Memory + Request problem with Rclone Google Drive


Let me start by saying I love rclone, it's an amazing tool. I've been using using it to transfer large amounts of files from my users' Dropbox, Drive, Box etc. to my own S3 Bucket. The way I've been doing it is by having the user pass me an access token, calling "rclone ls" on their files (through a remote I create for them) and then using Promise.all to call "rclone copyto user-drive-remote:path/file1 my-s3-remote:file1-uniqueId" on each file in one go (I use Node).

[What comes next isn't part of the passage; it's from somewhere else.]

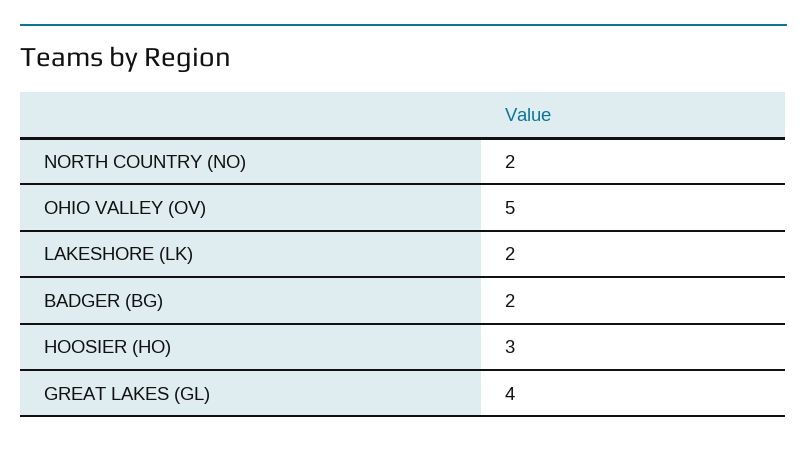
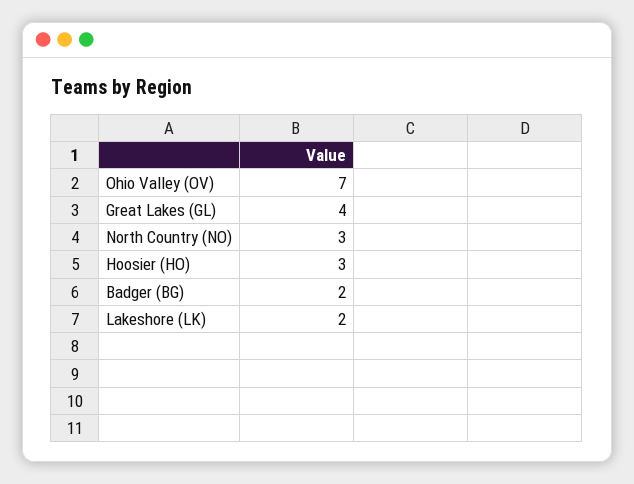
NORTH COUNTRY (NO): 2 -> 3
OHIO VALLEY (OV): 5 -> 7

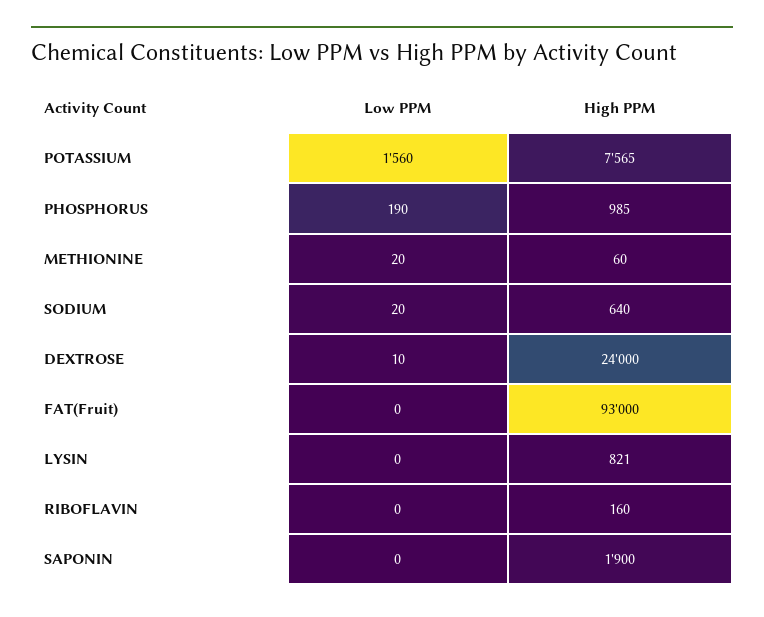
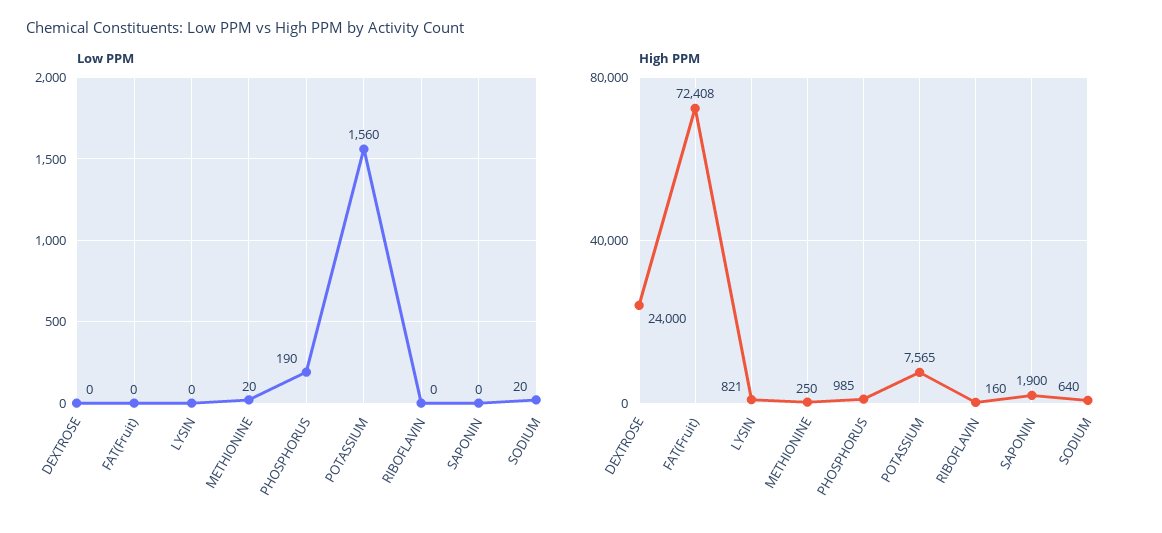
High PPM, METHIONINE: 60 -> 250
Low PPM, DEXTROSE: 10 -> 0
High PPM, FAT(Fruit): 93000 -> 72408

This is where the problems start. It's been working great with very small quantities of files but when I get a slightly larger folder involved (300mb+) involved it starts giving me a couple of errors:

  • Drive says that I submitted 735 requests and told me that I had surpassed my daily quota. There are no more than 50 files so this is very weird.

  • The memory usage gets maxed out. I'm using AWS Lamdba to do this and the maximum memory I can allocate is 3GB. Should I have my lamdba function call other lamdba functions for each file?

  • I get an MaxListenersExceededWarning. So far I've just kind of hacked it to look like this
    require('events').EventEmitter.defaultMaxListeners = 100;

I've attached a gist below if you want to take a look at the code ( minus the sensitive info ):

Any help/tips/advice on this matter would be incredibly appreciated. Would love to hear your feedback. Thanks!!!

If you are invoking rclone many times then each time there is an overhead - it has to log in and find the dirctory you are working on. This may be what is causing the quota problems and memory problems and too many sockets, especially if you are running a great number of them in parallel.

The best solution to this would be to start one rclone with rclone rcd then use the rclone api - this will be a lot more efficient and should hopefully solve your problems! You should find the API easy to use from node - it is posting and retrieving JSON blobs.

The other alternative would be to limit the number of rclones you run at once. I'm not sure how you do that in node but I'm sure there is a way!

@ncw thanks for the reply! I create a new topic for a follow up question:

I can definitely limit the number of rclones that run at once to reduce the memory problems. How does the rclone API use less requests than the rclone ls command being run once and then rclone copyto being run on each file though? Is there a way to reduce the requests without switching to the API? (besides --fast-list on the ls command)

It seems 97% of my requests to drive are drive.files.list methods (1700 calls for ~50 files), 1.5% are drive.files.get and the last 1.5% are drive.about.get.

There is a certain overhead when you run rclone it needs to make sure it has a valid token and find the directory you've passed in. If you run rclone with -vv --dump headers you'll get an idea.

You need rclone to be persistent in some way so you could use rclone mount or one of the rclone serve servers.

This topic was automatically closed 90 days after the last reply. New replies are no longer allowed.